Como você canaliza essa energia do medo e da finitude?

Veja bem, tenho uma condição de saúde que me acompanhará até meu último dia de vida, ela faz parte de mim assim como minha personalidade, minhas alegrias, minhas tristezas, as experiências que vivi… mas, assim como tudo isso que citei, a Esclerose Múltipla não me define, ela é uma parte de quem sou. O capacitismo te encerra na sua deficiência e o processo de exclusão é dolorido demais, não permitirei nunca mais na minha vida que isso aconteça de novo. Estou muito feliz que minha saúde esta ótima, a ciência avançou muito nos últimos anos, e minha saúde psíquica também (risos). Esse combo é imbatível! Gostaria que nenhuma pessoa que tenha a mesma condição que a minha tivesse vergonha de falar sobre isso, ou ter vergonha de ser quem se é, eu sei de onde vem esse comportamento, o medo de ser vista só por essa ótica é aterrorizante, mas me movo pelo coletivo e desejo que o espaços mudem e sejam ampliados para que cada pessoa pessoa possa existir em sua grandeza e singularidade.

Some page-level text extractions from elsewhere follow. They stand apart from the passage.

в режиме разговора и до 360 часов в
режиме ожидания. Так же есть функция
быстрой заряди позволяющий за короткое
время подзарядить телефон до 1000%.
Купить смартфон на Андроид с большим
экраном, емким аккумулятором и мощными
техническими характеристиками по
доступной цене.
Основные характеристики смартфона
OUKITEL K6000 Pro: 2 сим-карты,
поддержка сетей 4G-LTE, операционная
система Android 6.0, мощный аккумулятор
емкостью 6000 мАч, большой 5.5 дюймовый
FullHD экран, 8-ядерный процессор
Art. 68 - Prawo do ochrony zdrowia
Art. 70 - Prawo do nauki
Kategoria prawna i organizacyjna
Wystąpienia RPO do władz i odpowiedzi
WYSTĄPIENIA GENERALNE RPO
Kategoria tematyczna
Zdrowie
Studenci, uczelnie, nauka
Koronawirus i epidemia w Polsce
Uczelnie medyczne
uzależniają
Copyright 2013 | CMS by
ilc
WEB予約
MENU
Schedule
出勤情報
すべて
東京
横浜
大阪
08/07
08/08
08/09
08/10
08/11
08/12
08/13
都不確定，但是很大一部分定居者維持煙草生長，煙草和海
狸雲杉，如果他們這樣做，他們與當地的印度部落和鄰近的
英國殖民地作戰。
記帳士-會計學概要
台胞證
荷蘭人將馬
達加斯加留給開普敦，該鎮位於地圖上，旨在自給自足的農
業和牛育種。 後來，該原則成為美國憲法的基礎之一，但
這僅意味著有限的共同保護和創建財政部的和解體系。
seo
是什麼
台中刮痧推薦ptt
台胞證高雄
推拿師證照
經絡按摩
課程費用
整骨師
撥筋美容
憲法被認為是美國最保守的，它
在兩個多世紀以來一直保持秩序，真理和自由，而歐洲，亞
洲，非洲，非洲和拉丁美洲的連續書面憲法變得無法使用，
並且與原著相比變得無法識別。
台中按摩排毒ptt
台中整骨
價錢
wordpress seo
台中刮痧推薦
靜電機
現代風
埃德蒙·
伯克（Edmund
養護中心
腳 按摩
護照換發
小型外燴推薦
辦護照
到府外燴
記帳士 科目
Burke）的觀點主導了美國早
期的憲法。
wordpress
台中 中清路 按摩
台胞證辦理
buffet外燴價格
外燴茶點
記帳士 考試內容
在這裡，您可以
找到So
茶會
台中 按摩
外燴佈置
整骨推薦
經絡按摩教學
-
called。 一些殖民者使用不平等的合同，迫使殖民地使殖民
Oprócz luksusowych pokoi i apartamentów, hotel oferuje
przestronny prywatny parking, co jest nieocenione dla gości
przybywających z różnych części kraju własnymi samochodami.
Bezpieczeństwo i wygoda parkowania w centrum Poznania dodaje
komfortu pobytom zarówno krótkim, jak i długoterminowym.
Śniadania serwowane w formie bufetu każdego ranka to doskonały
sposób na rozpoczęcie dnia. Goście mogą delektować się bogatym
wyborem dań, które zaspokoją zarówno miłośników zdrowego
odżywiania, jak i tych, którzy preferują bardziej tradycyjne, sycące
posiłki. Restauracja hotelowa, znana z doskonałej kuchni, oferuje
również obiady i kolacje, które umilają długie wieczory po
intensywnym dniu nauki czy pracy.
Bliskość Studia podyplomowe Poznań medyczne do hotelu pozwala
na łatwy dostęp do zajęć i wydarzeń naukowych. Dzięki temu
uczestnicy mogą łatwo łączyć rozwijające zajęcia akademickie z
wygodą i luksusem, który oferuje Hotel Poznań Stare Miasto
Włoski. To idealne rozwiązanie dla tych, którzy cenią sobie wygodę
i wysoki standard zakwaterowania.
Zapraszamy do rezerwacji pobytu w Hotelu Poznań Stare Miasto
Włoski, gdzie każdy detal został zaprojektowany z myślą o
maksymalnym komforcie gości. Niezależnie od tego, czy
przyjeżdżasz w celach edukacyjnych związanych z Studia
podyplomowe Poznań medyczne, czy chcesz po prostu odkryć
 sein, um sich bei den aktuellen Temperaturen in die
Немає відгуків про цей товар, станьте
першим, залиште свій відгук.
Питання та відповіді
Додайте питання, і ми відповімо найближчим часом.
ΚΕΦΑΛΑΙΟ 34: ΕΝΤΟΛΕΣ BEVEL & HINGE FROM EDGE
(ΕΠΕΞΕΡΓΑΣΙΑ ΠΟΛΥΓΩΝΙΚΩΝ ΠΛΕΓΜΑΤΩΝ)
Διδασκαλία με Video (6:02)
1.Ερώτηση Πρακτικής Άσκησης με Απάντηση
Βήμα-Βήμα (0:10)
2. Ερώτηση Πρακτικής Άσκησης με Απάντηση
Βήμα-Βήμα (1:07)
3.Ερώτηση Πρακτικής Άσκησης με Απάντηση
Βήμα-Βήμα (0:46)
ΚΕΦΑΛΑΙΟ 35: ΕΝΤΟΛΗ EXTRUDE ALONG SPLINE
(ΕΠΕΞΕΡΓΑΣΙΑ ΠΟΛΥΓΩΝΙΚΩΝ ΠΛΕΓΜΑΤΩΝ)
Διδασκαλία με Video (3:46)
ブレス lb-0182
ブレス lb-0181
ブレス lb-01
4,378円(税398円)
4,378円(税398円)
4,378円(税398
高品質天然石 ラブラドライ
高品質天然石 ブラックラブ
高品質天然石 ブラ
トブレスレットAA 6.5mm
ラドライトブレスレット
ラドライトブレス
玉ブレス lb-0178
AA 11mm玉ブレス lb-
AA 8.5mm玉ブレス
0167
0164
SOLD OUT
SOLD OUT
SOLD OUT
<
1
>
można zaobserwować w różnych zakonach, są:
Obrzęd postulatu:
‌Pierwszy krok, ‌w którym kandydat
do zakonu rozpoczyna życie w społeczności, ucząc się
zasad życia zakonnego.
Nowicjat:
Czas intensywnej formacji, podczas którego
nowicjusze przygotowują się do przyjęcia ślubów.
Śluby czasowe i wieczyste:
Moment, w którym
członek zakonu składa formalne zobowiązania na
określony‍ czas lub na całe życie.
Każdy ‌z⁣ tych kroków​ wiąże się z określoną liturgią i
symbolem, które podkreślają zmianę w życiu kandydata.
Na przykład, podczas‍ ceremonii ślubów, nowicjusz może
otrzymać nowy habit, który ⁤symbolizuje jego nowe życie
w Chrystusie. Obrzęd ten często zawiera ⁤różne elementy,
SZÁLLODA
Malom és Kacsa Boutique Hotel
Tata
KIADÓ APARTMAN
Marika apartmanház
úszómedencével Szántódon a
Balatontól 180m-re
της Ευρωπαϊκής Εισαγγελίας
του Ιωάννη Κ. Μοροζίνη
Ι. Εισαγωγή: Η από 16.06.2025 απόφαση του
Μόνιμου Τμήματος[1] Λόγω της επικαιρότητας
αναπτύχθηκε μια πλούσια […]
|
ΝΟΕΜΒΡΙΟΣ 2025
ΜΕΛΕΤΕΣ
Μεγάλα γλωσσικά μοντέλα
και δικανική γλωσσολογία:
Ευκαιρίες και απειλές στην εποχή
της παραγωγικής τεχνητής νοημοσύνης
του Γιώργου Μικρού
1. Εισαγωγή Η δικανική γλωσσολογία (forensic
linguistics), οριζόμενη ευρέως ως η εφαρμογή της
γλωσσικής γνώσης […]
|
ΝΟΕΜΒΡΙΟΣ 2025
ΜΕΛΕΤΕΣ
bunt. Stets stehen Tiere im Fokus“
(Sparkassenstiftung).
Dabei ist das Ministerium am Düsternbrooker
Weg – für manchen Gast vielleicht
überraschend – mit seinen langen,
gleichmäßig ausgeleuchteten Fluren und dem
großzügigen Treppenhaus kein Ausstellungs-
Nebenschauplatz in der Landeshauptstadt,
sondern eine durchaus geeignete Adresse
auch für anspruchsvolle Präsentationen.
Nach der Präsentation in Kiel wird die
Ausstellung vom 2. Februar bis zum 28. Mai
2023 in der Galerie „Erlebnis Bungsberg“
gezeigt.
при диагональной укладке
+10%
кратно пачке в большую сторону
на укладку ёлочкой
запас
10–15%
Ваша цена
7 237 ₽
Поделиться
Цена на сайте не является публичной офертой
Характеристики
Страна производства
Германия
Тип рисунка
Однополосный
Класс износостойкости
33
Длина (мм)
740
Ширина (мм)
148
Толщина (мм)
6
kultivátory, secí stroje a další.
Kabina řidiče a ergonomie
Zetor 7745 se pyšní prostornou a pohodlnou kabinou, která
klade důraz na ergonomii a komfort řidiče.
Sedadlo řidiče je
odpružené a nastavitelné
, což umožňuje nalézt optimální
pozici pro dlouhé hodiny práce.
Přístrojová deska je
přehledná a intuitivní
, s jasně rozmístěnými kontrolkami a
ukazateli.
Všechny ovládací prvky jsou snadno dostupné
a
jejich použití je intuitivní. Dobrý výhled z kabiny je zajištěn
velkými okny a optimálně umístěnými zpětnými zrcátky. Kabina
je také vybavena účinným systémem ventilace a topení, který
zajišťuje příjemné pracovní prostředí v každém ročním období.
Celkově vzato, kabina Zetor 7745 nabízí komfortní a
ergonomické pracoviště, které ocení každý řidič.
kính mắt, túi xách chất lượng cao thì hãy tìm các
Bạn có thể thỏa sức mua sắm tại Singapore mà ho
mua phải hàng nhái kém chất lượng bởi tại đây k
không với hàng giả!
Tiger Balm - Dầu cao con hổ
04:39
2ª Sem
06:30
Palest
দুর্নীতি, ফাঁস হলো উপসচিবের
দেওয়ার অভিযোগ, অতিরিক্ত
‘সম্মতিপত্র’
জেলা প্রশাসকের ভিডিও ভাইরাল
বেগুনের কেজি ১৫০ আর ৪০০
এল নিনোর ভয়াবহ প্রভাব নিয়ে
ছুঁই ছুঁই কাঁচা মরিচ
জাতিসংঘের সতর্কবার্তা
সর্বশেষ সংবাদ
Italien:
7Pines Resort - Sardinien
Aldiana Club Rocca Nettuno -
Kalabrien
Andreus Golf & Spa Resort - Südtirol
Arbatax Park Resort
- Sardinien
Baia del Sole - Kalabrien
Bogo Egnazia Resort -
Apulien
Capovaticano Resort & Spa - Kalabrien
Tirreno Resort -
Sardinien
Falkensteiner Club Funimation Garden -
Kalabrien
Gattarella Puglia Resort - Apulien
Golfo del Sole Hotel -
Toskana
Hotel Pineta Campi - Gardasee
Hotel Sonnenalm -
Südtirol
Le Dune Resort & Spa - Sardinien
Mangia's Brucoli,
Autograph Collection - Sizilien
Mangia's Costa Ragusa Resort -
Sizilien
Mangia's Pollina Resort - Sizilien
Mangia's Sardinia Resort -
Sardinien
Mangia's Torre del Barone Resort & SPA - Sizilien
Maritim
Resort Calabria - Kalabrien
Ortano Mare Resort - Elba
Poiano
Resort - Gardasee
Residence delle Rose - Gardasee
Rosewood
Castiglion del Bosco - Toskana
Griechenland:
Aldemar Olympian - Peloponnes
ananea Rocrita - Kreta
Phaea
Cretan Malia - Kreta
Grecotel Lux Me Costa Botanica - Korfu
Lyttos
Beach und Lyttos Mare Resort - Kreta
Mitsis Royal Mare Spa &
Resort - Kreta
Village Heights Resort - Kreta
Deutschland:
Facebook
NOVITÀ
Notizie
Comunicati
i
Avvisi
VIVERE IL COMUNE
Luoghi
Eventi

Quais são os seus planos para agora?

Meus planos para agora são no caminho da expansão. Desejo trabalhar muito esse ano. Tenho um solo em construção, que faz parte de um projeto longo e grande que se desdobra em três frentes: uma peça, um documentário e uma instalação. Tenho desejo de fazer mais cinema, estou completamente apaixonada. E desejo novos encontros profissionais, com coisas que nunca fiz e que acredito que possam transformar de alguma maneira quem eu sou e o que a minha imagem pode representar no mundo.